I have just returned from two days in Brussels networking and planning an international platform project. This will involve arts organisations across Europe who are creating and producing theatre for, and by, young people. It will be a partnership with the aim of exchanging ideas and work, collaborating with young people and mentors, and commissioning new work.

As part of this process I have taken time to reflect on the work that we are doing with our Young Creatives (a collective of young interdisciplinary artists and producers who create original work and platforms for young artists) at the Albany. We have ambitions to support them to develop as creative individuals, active global citizens and well-rounded human beings.

The Young Creatives describe themselves as ‘millennials’ – a term they both associate with, but also find problematic as they aim to overcome the perception of millennials being an apathetic and uncaring generation who are only interested in themselves. In fact, their upcoming event Move, Shake, Mango aims to flip that on its head to prove that as millennials they are driven, successful young people and to further explore the negative stereotype.

I’ve been inspired by the partners commitment to young people internationally, by their fighting spirit, their ambition and determination. I have found myself returning to England with questions about why I think international partnership, exchange and collaboration is so important to young artists and more broadly speaking young people.

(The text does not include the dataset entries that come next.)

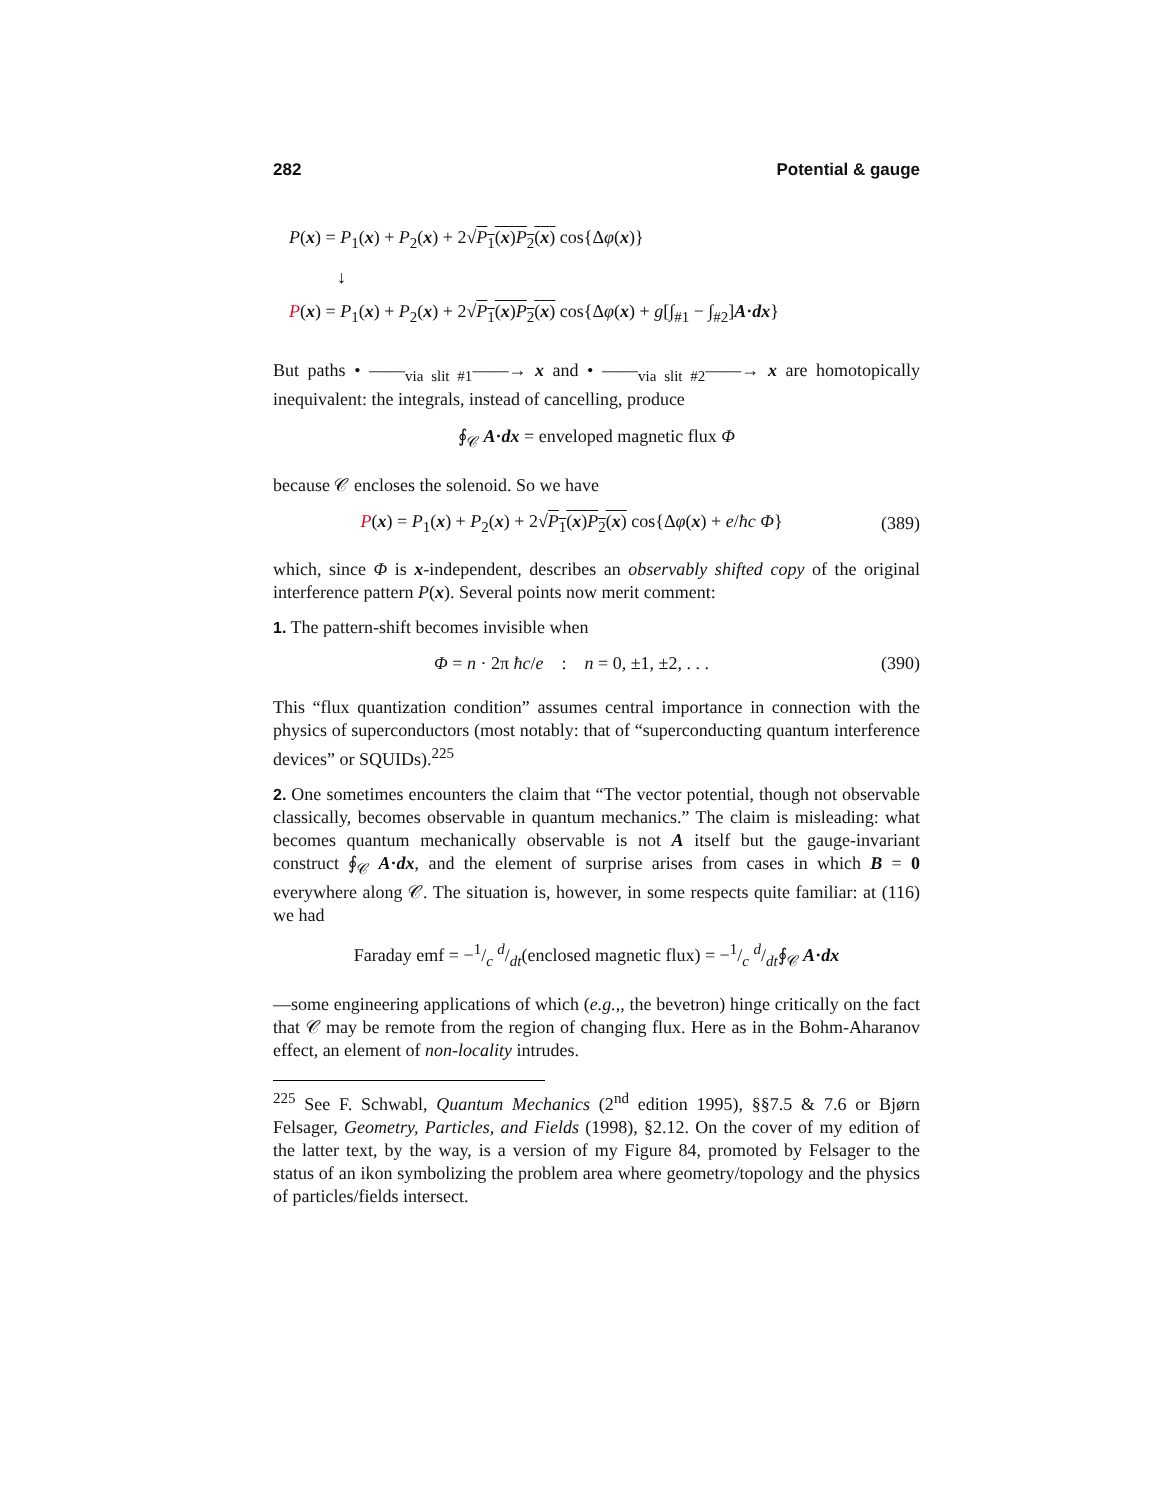282 Potential & gauge
P(x) = P<sub>1</sub>(x) + P<sub>2</sub>(x) + 2√P<sub>1</sub>(x)P<sub>2</sub>(x) cos{Δφ(x)}
↓
P(x) = P<sub>1</sub>(x) + P<sub>2</sub>(x) + 2√P<sub>1</sub>(x)P<sub>2</sub>(x) cos{Δφ(x) + g[∫<sub>#1</sub> − ∫<sub>#2</sub>]A·dx}
But paths • ——<sub>via slit #1</sub>——→ x and • ——<sub>via slit #2</sub>——→ x are homotopically inequivalent: the integrals, instead of cancelling, produce
∮<sub>𝒞</sub> A·dx = enveloped magnetic flux Φ
because 𝒞 encloses the solenoid. So we have
P(x) = P<sub>1</sub>(x) + P<sub>2</sub>(x) + 2√P<sub>1</sub>(x)P<sub>2</sub>(x) cos{Δφ(x) + e/ħc Φ}
(389)
which, since Φ is x-independent, describes an observably shifted copy of the original interference pattern P(x). Several points now merit comment:
1. The pattern-shift becomes invisible when
Φ = n · 2π ħc/e : n = 0, ±1, ±2, . . .
(390)
This “flux quantization condition” assumes central importance in connection with the physics of superconductors (most notably: that of “superconducting quantum interference devices” or SQUIDs).<sup>225</sup>
2. One sometimes encounters the claim that “The vector potential, though not observable classically, becomes observable in quantum mechanics.” The claim is misleading: what becomes quantum mechanically observable is not A itself but the gauge-invariant construct ∮<sub>𝒞</sub> A·dx, and the element of surprise arises from cases in which B = 0 everywhere along 𝒞. The situation is, however, in some respects quite familiar: at (116) we had
Faraday emf = −1/c d/dt(enclosed magnetic flux) = −1/c d/dt∮<sub>𝒞</sub> A·dx
—some engineering applications of which (e.g.,, the bevetron) hinge critically on the fact that 𝒞 may be remote from the region of changing flux. Here as in the Bohm-Aharanov effect, an element of non-locality intrudes.
<sup>225</sup> See F. Schwabl, Quantum Mechanics (2<sup>nd</sup> edition 1995), §§7.5 & 7.6 or Bjørn Felsager, Geometry, Particles, and Fields (1998), §2.12. On the cover of my edition of the latter text, by the way, is a version of my Figure 84, promoted by Felsager to the status of an ikon symbolizing the problem area where geometry/topology and the physics of particles/fields intersect.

For me it is about connection, real connection, real communication… reality! My experience tells me that young people are becoming less and less engaged with reality and are seeking authenticity as a result of the digital age we live in. Not to say that technology is a negative thing, in fact the very opposite, but to accept that it disengages us from the world we live in. International conversations, partnerships and collaborations for me are about the basic principle of removing people from their everyday habitat, connecting them with possibilities, and mentoring them to flourish in a different environment- in this instance using art as a universal lubricant.

As the European political climate becomes more unsteady and uncertain this week as Article 50 is triggered, as borders are being created, and as there is less money in social services and the public sector as head teachers are speaking out about major cuts, how do we put internationalism back on the agenda? How do we ensure that our young people continue feel ‘European’, exchanging dialogue and collaborating with other young people across the world? Do we not owe it to the ‘millennials’ to break down the borders that others are creating?

The last few days have reminded me that individuals on a mission, with a purpose and ambition really can change the world! I have reignited my passion for this work and reminded myself why I do, and always will, fight for these opportunities for young people. As the slippery changes in the EU start to happen this week, to me it feels more important than ever to spread this work like an oil.